Kuasa Hukum Djoko Tjandra, Soesilo Ariwibowo menilai penuntut umum keliru memberikan tuntutan 4 tahun penjara terhadap kliennya. Menurutnya, penuntut umum hanya menyalin dakwaan milik Pinangki Sirna Malasari.
"Ya, salah lihat tuntutan itu, JPU copy paste dengan dakwaan dan kasus Pinangki. Mereka keliru meletakkan posisi Djoko Tjandra sebagai pelaku utama, dia sebenarnya kan korban, " kata Soesilo kepada Republika, Kamis (4/3).
Soesilo menegaskan, pihaknya akan menolak semua argumentasi penuntut umum di dalam nota pembelaan atau pleidoi yang akan disampaikan pekan depan. "Prinsipnya akan menolak semua argumentasi jaksa penuntut umum, " tegasnya.
Peneliti dari Pusat Kajian Antikorupsi Universitas Gadjah Mada (Pukat UGM) Zaenur Rohman menilai, tuntutan 4 tahun penjara terhadap Djoko Tjandra menunjukkan kurang seriusnya Kejaksaan Agung (Kejagung) dalam perkara pengurusan fatwa Mahkamah Agung (MA) serta penghapusan nama Djoko Tjandra dari Daftar Pencarian Orang (DPO).
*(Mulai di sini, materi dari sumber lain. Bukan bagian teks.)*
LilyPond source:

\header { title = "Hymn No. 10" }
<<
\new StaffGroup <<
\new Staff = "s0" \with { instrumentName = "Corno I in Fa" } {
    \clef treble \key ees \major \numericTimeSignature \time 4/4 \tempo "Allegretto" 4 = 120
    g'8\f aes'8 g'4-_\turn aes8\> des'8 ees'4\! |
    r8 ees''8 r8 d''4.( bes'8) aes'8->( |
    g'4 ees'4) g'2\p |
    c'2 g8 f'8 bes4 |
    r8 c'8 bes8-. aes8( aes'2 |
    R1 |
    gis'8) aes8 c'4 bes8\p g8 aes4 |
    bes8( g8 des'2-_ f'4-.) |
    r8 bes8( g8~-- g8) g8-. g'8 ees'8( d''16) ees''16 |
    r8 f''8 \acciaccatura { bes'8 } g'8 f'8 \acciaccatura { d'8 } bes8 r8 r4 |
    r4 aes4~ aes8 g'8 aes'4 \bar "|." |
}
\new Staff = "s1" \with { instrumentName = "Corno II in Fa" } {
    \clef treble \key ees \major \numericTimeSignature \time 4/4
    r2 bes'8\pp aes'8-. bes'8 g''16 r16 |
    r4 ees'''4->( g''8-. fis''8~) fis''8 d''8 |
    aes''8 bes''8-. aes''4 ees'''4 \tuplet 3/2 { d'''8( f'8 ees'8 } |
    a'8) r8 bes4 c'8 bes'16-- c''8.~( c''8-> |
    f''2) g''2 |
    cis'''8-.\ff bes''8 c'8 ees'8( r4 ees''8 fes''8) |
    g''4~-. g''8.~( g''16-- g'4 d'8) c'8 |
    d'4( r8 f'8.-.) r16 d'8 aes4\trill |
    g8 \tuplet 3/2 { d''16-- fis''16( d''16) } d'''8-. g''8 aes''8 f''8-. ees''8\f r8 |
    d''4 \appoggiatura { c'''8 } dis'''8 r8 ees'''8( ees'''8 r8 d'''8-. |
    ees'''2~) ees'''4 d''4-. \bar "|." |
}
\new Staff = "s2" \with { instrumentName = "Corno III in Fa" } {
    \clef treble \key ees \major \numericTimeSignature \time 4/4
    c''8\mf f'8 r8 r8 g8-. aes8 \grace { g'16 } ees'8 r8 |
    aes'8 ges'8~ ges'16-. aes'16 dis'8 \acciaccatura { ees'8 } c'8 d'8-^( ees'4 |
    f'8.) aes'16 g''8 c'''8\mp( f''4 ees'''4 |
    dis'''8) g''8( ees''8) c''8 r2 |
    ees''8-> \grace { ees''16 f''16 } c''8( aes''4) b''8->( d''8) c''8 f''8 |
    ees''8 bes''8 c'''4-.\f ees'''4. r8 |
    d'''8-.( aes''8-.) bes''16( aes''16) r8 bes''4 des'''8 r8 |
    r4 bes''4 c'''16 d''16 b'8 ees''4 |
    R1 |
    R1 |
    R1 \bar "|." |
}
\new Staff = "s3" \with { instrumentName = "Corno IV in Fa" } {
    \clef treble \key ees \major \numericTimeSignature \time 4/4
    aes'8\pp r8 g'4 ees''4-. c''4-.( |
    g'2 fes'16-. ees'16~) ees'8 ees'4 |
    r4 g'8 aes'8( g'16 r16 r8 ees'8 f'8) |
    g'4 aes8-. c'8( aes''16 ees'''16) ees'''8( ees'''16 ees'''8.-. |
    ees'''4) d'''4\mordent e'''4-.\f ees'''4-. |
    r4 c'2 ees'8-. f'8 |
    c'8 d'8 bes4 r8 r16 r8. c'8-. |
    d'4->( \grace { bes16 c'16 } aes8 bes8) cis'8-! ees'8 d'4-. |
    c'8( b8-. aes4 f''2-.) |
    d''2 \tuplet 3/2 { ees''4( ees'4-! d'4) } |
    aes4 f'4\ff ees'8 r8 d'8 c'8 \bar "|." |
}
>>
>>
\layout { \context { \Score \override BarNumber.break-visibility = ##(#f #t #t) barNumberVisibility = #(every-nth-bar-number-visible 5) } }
"Kejaksaan tampak kurang serius dalam kasus ini," kata Zaenur kepada Republika, Kamis (4/3).
Padahal, menurut Zaenur, perkara ini sangat merusak wibawa dan kepercayaan publik terhadap penegakan hukum serta sistem hukum yang terbukti carut marut. Pukat UGM memandang Djoko Tjandra seharusnya dituntut maksimal sesuai dengan Pasal 5 ayat (1) huruf b UU Pemberantasan Tipikor, yakni hukuman maksimal 5 tahun penjara.
"Dalam dalam kasus Djoko Tjandra ini, Djoko Tjandra dituntut 4 tahun, padahal menurut saya seharusnya Kejaksaan menuntut maksimal sesuai yang diatur dalam pasal 5 ayat 1 UU Tipikor yakni hukuman maksimal lima tahun penjara," ujarnya.
"Kenapa maksimal karena daya rusak perbuatan pelaku ini sangat besar terhadap institusi hukum juga terhadap sistem hukum," tegas Zaenur.
"Dengan tuntutan baik terhadap Pinangki 4 tahun dan sekarang Djoko Tjandra juga 4 tahun. Menurut saya itu seakan-akan menunjukan kurang seriusnya Kejaksaan dalam menyelesaikan kasus ini," tambahnya.